The default model is Sonnet. Change it with /model haiku or /model sonnet, or just ask your agent to switch.

All channels (Email, Telegram, Slack, Web Chat) share the same:

  • MEMORY.md — Persistent memory
  • Storage/data directory

Each channel has its own session, but they all read from the same MEMORY.md.
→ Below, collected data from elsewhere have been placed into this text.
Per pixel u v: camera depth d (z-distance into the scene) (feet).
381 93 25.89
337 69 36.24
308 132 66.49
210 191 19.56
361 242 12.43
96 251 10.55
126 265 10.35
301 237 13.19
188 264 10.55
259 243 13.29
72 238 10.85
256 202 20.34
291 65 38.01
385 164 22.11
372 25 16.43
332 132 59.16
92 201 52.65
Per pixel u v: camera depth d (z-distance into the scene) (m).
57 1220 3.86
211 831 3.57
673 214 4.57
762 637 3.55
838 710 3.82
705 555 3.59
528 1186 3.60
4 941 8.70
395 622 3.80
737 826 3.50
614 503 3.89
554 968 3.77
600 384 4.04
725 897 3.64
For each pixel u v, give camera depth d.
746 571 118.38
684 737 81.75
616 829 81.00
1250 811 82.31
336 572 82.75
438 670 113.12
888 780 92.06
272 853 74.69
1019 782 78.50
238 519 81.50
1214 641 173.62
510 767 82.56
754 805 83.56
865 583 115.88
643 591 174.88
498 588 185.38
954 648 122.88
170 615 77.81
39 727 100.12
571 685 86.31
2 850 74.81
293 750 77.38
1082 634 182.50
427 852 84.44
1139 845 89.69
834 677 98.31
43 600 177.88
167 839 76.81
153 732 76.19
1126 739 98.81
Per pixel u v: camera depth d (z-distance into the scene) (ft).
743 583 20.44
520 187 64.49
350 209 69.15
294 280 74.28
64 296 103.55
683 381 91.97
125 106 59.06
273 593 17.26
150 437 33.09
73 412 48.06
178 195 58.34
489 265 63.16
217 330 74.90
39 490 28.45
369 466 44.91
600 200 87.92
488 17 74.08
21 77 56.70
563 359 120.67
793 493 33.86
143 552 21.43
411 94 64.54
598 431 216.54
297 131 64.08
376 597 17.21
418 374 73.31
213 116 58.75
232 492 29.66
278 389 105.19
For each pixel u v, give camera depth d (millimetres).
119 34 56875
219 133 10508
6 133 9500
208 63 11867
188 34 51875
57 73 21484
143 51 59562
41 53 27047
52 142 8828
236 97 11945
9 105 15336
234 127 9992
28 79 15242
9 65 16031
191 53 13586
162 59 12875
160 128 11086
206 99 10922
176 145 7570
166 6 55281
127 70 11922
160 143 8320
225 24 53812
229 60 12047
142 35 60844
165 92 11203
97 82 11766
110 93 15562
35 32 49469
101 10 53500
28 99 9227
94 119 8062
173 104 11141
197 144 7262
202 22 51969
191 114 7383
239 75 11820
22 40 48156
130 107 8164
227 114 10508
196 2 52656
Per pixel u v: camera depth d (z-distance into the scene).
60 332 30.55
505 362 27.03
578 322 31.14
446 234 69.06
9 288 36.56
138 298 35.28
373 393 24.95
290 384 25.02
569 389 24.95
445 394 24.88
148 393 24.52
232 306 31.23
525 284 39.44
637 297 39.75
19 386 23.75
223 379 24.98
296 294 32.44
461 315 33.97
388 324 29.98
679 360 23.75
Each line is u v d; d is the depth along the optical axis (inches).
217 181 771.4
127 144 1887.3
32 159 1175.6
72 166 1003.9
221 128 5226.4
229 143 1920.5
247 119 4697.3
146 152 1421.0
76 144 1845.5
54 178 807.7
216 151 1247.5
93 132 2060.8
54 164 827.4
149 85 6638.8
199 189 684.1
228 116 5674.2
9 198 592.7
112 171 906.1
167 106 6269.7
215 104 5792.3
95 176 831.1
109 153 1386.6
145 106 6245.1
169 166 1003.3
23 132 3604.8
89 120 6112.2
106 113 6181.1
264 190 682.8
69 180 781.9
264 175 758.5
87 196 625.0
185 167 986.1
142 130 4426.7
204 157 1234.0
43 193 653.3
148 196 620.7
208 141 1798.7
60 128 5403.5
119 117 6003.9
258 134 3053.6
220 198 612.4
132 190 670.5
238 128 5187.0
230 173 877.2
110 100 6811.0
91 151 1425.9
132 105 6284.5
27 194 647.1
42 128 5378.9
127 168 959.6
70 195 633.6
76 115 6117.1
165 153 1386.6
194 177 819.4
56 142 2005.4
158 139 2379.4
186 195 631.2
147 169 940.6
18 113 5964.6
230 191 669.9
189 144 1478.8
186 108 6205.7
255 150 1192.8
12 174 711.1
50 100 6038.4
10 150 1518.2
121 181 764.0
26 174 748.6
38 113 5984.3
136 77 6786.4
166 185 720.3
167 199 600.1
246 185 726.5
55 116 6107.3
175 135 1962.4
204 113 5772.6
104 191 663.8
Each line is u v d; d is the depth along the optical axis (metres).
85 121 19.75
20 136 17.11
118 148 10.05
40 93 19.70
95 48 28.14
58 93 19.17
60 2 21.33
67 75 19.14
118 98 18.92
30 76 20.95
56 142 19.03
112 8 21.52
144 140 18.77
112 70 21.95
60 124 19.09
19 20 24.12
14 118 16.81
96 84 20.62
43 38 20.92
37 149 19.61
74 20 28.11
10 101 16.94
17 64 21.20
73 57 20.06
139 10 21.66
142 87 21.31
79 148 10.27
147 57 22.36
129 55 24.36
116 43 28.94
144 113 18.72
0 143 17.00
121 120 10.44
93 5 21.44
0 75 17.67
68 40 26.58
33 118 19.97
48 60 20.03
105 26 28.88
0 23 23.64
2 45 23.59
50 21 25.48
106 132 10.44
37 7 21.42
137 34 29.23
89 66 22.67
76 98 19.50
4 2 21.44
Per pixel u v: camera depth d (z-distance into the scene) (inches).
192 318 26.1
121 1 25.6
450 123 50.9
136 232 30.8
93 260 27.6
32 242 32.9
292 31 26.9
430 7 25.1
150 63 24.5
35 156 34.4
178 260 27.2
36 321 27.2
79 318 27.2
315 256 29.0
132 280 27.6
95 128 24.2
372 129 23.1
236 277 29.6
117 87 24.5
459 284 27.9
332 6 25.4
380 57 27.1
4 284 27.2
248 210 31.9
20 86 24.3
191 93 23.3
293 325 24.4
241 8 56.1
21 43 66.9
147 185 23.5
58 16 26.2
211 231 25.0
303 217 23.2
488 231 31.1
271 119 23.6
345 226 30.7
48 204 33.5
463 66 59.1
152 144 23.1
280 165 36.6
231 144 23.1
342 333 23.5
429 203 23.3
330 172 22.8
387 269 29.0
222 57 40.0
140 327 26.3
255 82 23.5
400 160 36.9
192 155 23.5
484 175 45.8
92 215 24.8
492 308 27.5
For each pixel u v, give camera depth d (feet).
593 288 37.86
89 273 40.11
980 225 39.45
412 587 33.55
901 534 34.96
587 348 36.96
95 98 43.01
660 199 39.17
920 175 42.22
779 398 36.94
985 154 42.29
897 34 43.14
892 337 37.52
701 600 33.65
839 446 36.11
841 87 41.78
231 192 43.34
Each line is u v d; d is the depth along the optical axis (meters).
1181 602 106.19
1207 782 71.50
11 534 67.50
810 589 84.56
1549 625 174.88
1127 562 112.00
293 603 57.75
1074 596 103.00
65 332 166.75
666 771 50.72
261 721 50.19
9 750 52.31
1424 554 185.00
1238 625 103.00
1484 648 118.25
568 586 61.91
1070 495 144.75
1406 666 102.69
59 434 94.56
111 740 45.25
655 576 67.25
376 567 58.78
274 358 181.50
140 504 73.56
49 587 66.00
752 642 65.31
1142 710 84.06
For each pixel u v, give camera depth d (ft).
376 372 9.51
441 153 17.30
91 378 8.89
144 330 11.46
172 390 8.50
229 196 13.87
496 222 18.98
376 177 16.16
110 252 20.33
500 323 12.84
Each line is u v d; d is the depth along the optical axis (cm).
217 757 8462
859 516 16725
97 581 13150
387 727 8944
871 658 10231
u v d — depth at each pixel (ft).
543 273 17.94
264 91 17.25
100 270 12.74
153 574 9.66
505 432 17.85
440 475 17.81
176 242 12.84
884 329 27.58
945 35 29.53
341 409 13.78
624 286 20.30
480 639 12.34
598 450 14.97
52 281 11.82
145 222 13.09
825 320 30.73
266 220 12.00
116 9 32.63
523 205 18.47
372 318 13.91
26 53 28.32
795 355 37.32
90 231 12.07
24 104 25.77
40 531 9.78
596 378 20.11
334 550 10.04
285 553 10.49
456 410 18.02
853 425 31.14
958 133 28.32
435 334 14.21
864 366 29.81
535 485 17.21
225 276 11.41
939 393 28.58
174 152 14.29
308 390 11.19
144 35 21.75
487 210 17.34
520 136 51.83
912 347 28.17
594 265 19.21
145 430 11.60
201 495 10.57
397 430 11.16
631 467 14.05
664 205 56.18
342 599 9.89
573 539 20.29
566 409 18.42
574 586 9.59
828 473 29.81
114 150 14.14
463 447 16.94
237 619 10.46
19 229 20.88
Start a task on email, check progress on Telegram — your agent remembers everything.

When your session gets large, use /compact to reduce token usage:

  1. The agent summarizes the conversation history
  2. Old messages are replaced with the summary
  3. Recent messages are preserved
  4. You continue with full context of what happened
/compact focus on the code changes we discussed

Tells the agent what to prioritize in the summary.

Your data is yours:

  1. View anytime — Ask your agent to show files
  2. Self-host — The agent runtime (crawdad) is open source

We don’t lock you in.

  • Persistent preferences
  • Project context that spans sessions
  • Standing instructions
  • Important information to always remember
  • Active conversations
  • Work in progress
  • Temporary context

Don’t dump everything in MEMORY.md. It’s read every turn, so keep it concise and relevant.